La logique néolibérale a balayé ces considérations. Les États-Unis ont exigé en 1986 d’aller vers la libéralisation des échanges agricoles et la fin des subventions à l’agriculture. Ce projet a été acté avec l’OMC (Organisation mondiale du commerce), créée en 1995. L’Europe consentante a commencé, dès 1992, à démanteler la PAC. (...)
La PAC 1962 avait pourtant réussi l’essentiel : le dynamisme de l’agriculture, l’autosuffisance alimentaire, et même au-delà. Elle avait trouvé le moyen de limiter les excédents et leurs effets sur les prix en introduisant par exemple, dès 1984, des quotas laitiers. La modération de la volatilité des prix du lait a été stoppée avec l’abrogation des quotas, qui a eu lieu en 2015.

Le projet de la PAC 2020 constitue la dernière étape de démantèlement. Il n’est plus question de réguler les marchés, mais de laisser les exploitations européennes s’insérer dans la dynamique compétitive mondiale, les laisser grandir, s’automatiser pour gagner des parts à l’exportation. (...)

La PAC néolibérale n’assumera ni la responsabilité directe de ce que peut être la production française, européenne, pour assurer la souveraineté alimentaire, ni la responsabilité d’un soutien aux exploitations agricoles et à leur pérennité. Son action se limitera — pour un temps — à aider les agriculteurs à s’assurer personnellement contre les risques climatiques, sanitaires, économiques, auprès de compagnies privées. Depuis 2010, la PAC-France a ainsi pris en charge 65 % du montant des primes payées par les agriculteurs dans le cadre d’assurance climatique des grandes récoltes (céréales, betteraves, pommes de terre).

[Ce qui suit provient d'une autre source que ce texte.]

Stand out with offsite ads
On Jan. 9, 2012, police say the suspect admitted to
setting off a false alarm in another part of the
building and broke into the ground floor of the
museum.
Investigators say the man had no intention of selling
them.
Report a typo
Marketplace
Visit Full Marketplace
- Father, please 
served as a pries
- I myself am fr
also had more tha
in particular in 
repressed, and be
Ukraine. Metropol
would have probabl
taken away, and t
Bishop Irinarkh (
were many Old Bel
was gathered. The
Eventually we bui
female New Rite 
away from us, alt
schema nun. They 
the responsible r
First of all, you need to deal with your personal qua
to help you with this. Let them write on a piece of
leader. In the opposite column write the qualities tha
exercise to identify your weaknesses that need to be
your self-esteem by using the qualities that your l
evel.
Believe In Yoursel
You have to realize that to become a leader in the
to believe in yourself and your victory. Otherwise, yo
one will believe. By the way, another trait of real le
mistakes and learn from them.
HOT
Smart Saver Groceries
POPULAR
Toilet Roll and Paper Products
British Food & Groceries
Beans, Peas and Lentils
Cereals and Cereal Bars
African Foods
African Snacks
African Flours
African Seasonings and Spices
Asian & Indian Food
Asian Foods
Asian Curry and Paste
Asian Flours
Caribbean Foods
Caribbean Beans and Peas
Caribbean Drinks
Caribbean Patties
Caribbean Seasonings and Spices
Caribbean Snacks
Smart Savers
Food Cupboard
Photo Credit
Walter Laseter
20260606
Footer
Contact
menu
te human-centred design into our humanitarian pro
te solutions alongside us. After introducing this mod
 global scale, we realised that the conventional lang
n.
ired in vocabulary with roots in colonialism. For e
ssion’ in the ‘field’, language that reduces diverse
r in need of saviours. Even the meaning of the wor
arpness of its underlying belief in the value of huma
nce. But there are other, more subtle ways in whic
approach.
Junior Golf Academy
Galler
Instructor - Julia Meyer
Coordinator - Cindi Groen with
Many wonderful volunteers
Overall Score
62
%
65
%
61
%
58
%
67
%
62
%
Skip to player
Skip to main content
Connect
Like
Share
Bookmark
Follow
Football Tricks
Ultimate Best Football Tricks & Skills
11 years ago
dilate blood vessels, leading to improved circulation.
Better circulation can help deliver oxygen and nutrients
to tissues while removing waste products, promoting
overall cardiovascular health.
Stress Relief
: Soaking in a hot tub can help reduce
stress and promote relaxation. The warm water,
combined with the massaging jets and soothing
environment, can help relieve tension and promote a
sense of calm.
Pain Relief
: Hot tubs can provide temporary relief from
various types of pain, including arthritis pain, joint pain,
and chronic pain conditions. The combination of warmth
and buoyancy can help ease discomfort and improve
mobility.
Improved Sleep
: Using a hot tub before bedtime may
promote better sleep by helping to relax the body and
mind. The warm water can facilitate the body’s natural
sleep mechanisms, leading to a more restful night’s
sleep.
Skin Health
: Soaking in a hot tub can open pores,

Le projet s’inspire de la loi agricole états-unienne de 2014 qui vise à étendre le système assurantiel privé à tous les risques.

Les primes sont trop chères pour les petits agriculteurs, et n’ont aucun effet sur l’évolution des marchés et des prix. La pression à la compétitivité et à la baisse des prix par la libéralisation des marchés est forte et devrait conduire à une croissance de la taille des exploitations, à la réduction de leur nombre, au développement de l’automatisation des processus d’élevage et de culture. Cela renforcera la monoactivité industrialisée peu favorable à la biodiversité, tout en augmentant le risque sanitaire.

Cette manière de faire est évidemment aveugle aux questions de la politique de l’eau, de l’irrigation, qui peuvent réduire les risques climatiques. (...)

Pour l’essentiel, l’agriculteur français moyen est laissé à lui-même et plus du tiers de ses collègues vivent une situation dramatique avec moins de 350 euros par mois pour vivre. En 2016, deux d’entre eux se sont suicidés en moyenne chaque jour. Si rien de nouveau — ou de reprises des solutions anciennes — n’est fait, des dizaines de milliers d’exploitations vont disparaître et les consommateurs seront invités à se nourrir de bœuf canadien et de carottes allemandes.